By January 2016, the company served 100,000 end users spread across 3,500 organizations, with MRR at $640K. Brandon attributed success to three factors: (1) unmatched depth of Salesforce integration—they focused on business process and workflow, not just individual productivity; (2) net-negative churn, meaning expansion revenue from existing customers exceeded lost revenue; and (3) a Partner Network Strategy: 350+ consulting partners and resellers generated co-marketed webinars, events, and in-person activations. Their customer acquisition cost was just $85, recoverable in ~10 months given customer lifetime value of $750–$800.
Pricing evolved to unlock growth: they started at $9/user/month (2011), moved to $19/user/month, then introduced a higher-tier "Closer Plan" at $29/user/month with mass email and advanced calendar features. Volume discounting on large deals meant average ARPU was below the headline price, but upselling and expansion drove net-negative churn.

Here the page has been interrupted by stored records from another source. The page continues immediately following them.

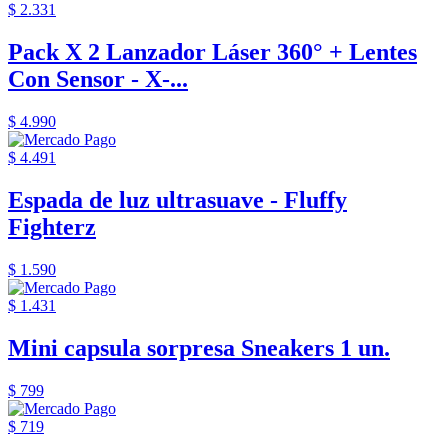
$ 2.331
Pack X 2 Lanzador Láser 360° + Lentes
Con Sensor - X-...
$ 4.990
$ 4.491
Espada de luz ultrasuave - Fluffy
Fighterz
$ 1.590
$ 1.431
Mini capsula sorpresa Sneakers 1 un.
$ 799
$ 719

By early 2016, Cirrus Insight had grown to 55 employees (35 in Knoxville, 20 in Irvine, plus satellite teams in Atlanta and New York). The company set an ambitious 2016 goal: $15–20M in bookings and a $1.25–1.5M MRR run rate—roughly doubling from $640K. The Outlook market, representing ~75% of enterprise email usage, was a major expansion lever; Outlook customers typically had companies 4–5x larger than Gmail-only shops. In a notable move, they acquired Assistant.to, a calendar-scheduling tool, and integrated it into their platform. Brandon ran the company with co-founder Ryan Toth (COO and Chief Engineer) using an inside-sales model (outbound SDRs plus account executives with ~$50K annual booking quotas) and maintained profitability or break-even operations—reinvesting all cash into talent and product.